Using a combination of wet high gradient magnetic separation and a specialised flotation regime, it has been successfully demonstrated that 38% of the plant feed can be rejected prior to acid leaching for only 5% loss in the rare earth content.
The beneficiation process enhances the economics of the Ngualla operation and will be included in the Scoping Study, which is on track for completion by mid-December 2012.
Richard Beazley, managing director, commented: "This achievement is a very important breakthrough by Peak's Technical Team.
"We have always said we intend to be a low cost producer and the physical upgrade will contribute significantly to achieving this."
Highlighting the significance and scale of the breakthrough at Ngualla, the project already hosts a resource of 170 million tonnes at 2.24% REO - ranking it as the fifth largest rare earth deposit in the world outside of China.
The total resource includes a higher grade, near surface zone of 40 million tonnes at 4.07% REO for 1.6 million tonnes of contained REO.
Beazley added, "We have a high grade deposit, the mineralisation is shallow, has excellent metallurgical characteristics, and with this physical upgrade and the forthcoming Scoping Study we believe Peak is very well placed to continue hitting its milestones."
Maintaining momentum - Peak has already started work to further optimise this beneficiation process for input into Feasibility Studies due to commence in early 2013.
Ngualla is a bulk deposit which is largely outcropping and has the lowest uranium and thorium levels of any major rare earth deposit in the world.
Technical Report from Peak
Beneficiation tests were completed on a composite sample of mineralised intervals from diamond drill hole NDD007 within the highly weathered portion of the SREZ targeted for first production.
Detailed mineralogy undertaken using QEMSCAN techniques on coarse crushed and screened feed samples identify native mineral sizes and associations.
Results show an intimate association between iron oxide and rare earth minerals (hematite and bastnaesite).

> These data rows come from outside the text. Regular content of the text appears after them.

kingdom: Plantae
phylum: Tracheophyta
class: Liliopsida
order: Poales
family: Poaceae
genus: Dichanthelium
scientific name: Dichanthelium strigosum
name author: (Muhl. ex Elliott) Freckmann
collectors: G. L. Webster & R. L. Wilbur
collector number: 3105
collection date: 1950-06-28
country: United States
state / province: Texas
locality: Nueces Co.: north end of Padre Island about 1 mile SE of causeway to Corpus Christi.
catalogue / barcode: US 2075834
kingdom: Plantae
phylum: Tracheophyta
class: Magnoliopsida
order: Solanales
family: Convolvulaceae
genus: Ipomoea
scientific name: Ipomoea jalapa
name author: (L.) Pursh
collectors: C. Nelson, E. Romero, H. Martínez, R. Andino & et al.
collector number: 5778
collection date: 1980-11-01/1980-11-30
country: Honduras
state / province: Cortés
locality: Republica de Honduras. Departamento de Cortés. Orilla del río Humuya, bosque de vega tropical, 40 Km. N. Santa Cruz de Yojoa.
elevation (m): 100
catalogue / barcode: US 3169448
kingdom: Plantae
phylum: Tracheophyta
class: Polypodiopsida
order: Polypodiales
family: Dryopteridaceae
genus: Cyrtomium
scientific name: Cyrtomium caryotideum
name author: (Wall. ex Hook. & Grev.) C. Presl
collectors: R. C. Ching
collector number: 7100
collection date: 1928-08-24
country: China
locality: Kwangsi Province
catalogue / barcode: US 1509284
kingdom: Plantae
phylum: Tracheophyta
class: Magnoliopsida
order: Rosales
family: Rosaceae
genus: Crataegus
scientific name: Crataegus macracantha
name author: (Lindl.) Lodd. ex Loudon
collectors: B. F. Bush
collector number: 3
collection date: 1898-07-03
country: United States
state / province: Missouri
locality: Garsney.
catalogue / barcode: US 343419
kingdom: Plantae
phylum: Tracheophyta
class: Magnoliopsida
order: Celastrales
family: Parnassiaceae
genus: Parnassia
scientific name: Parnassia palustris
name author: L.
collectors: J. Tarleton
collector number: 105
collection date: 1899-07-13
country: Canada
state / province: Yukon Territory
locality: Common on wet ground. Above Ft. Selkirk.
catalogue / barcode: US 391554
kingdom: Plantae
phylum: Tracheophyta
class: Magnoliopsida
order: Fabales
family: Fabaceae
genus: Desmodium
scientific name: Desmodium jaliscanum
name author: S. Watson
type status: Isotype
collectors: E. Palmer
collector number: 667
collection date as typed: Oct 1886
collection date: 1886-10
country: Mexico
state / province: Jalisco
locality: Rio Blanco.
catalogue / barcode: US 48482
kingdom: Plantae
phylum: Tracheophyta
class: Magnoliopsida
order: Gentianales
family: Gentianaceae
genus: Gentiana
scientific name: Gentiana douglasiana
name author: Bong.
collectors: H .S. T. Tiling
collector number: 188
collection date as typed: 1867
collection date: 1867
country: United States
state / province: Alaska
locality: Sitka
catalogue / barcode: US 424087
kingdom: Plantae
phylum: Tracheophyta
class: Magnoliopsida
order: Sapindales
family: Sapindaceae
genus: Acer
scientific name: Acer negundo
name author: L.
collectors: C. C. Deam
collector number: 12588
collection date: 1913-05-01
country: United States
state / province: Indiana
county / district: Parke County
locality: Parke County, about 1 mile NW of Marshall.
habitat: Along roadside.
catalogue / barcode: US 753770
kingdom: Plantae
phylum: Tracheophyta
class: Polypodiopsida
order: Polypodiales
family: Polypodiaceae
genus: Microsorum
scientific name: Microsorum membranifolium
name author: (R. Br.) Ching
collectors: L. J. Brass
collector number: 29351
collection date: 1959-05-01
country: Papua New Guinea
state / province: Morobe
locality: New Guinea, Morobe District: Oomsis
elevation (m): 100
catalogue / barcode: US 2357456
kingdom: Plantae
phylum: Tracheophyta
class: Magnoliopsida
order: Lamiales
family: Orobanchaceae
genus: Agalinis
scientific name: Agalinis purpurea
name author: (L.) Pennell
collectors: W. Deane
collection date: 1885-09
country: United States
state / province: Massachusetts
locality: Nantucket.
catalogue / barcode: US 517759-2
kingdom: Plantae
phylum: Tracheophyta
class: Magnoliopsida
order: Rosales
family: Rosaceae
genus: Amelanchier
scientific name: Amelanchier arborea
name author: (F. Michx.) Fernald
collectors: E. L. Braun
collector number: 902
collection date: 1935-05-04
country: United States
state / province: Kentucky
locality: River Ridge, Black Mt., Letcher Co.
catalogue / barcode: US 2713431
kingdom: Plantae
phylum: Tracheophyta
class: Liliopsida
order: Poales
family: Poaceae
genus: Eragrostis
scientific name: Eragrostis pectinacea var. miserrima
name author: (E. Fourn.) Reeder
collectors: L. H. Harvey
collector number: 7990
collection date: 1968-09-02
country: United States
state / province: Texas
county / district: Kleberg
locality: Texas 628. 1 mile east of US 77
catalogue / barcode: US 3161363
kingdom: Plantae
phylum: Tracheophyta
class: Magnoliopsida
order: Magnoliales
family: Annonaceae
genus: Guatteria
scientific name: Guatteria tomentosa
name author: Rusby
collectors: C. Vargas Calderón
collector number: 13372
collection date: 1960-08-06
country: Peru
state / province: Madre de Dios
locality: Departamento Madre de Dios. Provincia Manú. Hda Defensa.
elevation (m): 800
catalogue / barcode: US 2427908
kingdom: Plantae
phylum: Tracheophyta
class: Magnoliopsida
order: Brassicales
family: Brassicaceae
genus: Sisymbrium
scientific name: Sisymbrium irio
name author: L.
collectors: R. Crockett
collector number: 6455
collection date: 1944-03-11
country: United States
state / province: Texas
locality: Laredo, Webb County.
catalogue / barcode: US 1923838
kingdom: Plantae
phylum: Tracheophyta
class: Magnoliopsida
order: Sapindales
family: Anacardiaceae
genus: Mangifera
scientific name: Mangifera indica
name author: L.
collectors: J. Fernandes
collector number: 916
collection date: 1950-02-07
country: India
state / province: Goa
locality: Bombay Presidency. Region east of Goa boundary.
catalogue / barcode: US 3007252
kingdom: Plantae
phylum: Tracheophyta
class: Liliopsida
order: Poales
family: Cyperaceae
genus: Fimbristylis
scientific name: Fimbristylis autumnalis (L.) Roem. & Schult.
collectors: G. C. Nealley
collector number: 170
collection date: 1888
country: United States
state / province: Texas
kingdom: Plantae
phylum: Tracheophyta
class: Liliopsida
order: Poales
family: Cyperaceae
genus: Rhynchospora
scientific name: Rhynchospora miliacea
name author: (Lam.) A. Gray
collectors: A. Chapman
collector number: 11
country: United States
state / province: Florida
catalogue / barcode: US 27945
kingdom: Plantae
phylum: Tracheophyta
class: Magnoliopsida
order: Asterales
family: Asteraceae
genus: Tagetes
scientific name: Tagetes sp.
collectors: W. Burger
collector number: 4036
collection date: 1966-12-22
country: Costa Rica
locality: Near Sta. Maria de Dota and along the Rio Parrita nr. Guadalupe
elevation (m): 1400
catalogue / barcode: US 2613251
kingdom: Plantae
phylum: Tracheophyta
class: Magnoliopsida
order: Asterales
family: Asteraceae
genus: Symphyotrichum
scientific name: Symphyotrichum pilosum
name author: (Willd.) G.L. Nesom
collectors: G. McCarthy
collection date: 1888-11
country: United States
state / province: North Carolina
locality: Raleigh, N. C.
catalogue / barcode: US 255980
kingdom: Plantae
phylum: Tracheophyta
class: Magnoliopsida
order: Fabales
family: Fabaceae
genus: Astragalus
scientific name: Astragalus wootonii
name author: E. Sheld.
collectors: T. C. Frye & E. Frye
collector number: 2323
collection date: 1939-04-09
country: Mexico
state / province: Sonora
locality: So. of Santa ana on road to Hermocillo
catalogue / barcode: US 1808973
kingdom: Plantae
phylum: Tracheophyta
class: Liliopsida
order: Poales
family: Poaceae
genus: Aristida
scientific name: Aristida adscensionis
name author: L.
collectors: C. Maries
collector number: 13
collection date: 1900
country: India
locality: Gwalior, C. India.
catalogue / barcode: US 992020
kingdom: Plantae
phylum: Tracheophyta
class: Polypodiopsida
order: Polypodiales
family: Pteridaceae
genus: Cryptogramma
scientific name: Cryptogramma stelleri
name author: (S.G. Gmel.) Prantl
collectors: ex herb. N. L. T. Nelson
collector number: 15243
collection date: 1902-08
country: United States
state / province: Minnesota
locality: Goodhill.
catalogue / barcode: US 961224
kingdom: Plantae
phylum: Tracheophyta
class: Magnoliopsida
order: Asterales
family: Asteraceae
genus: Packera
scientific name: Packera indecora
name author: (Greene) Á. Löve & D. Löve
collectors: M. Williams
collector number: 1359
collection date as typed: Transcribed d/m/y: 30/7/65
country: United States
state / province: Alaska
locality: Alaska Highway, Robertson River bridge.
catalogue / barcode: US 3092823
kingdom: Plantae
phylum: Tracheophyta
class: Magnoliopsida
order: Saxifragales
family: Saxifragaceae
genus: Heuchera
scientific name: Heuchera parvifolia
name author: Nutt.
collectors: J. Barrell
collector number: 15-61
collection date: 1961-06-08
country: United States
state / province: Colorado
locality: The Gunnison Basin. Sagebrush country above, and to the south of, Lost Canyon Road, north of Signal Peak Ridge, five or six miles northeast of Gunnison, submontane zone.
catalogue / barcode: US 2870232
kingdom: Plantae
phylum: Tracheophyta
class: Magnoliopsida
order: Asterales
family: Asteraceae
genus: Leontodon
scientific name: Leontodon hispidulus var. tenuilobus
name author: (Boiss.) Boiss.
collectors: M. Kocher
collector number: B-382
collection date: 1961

The gangue minerals of barite and silica generally do not contain rare earth inclusions and have discrete grain boundaries with bastnaesite, indicating that grinding will separate these minerals.
The ground feed was subjected to wet magnetic separation WHGMS at increasing field strengths. The resulting non-magnetic stream was subjected to a program of flotation test work directed at recovering rare earth minerals whilst rejecting barite and silica.
This process proved effective at rejecting the non-magnetic barite and silica fraction, which comprises 38% of the original feed but only 5% of the rare earths.
Peak had over $8.3 million in cash at the end of September 2012.